Hi, I'm kinda new to this corner of the web
so I'd like to say a big hello from me and my whole crew

Girls: Ermintrude, Womble, Clanger, and Moomin









Boys: Orinoco and Sorin









Twilight and Tomsk









(very sorry If these links do not work, computers are not my friends )

I've been reading thru the treads here for quite awhile and decided (finally) that It would be beneficial to join a forum of fellow rat owners. I have a feeling that even though I have previously owned rats I'm no expert, so having a few friendly advisors will certainly reassure me if I'm in need of any help. I will try to give advise to other rat owners where I can, and will certainly love hearing all about your own little characters .
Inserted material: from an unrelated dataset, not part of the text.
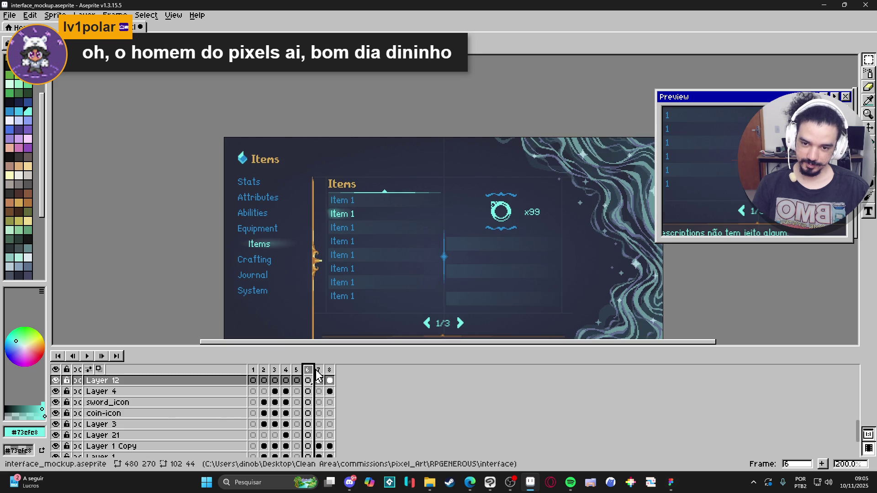
click(323, 373)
My heart rat phoebe, who plays at the bridge with her adopted sisters...


----------



## Jekka08 (Apr 24, 2011)

**** these links are a menace, I'll just have to type in the web addresses and then read 'computers for dummies' ha ha. 

1st link
http://bettynetch.deviantart.com/gallery/#/d327p2o

2nd link 
http://bettynetch.deviantart.com/gallery/#/d327p2o

3rd link
http://bettynetch.deviantart.com/gallery/#/d3er5d1

4th link 
http://bettynetch.deviantart.com/art/Phoebe-206188757

please oh please let them appear on the screen


----------



## Tink_JCF (Mar 31, 2011)

They are all too adorable!


----------



## toyxxhearts (Mar 1, 2011)

They are all precious!


----------



## Crickett (Feb 22, 2011)

to....much....CUTE!....cant...take...it... *THUD*


----------



## breezyboo (Oct 20, 2010)

Cuties. I use shredded paper for my cages too. Cheap and recycled


----------



## Jekka08 (Apr 24, 2011)

Yeah agreeing with you there, paper is always the best cheap option, fortunately my dad can get loads for free from the office he works at, I know a few rescues round here that use it. My girls think It's a snow day every time I put it in. It can be a nuisance though, having to clean it out more regularly then other bedding coz it's rubbish at absorbing moisture and the whole odor control business.


----------



## toby (May 11, 2009)

they are gorgeous.


----------



## Jekka08 (Apr 24, 2011)

Oh, I just realized two of the links are the same. The 2nd link is meant to be

http://bettynetch.deviantart.com/gallery/#/d3er4sv

I'll try not to make any more mistakes haha. I'm sorry Its not particularly good quality. here's a clearer pic of Orinoco(8 weeks old with Tomsk on the right).

http://bettynetch.deviantart.com/gallery/#/d3er3o7


----------



## Critter Aficionado (Jan 30, 2011)

Beautiful clan you have there. Moomin's silver stripe is beautiful.


----------



## Kinsey (Jun 14, 2009)

What beautiful rats<3 

Jealousy.


----------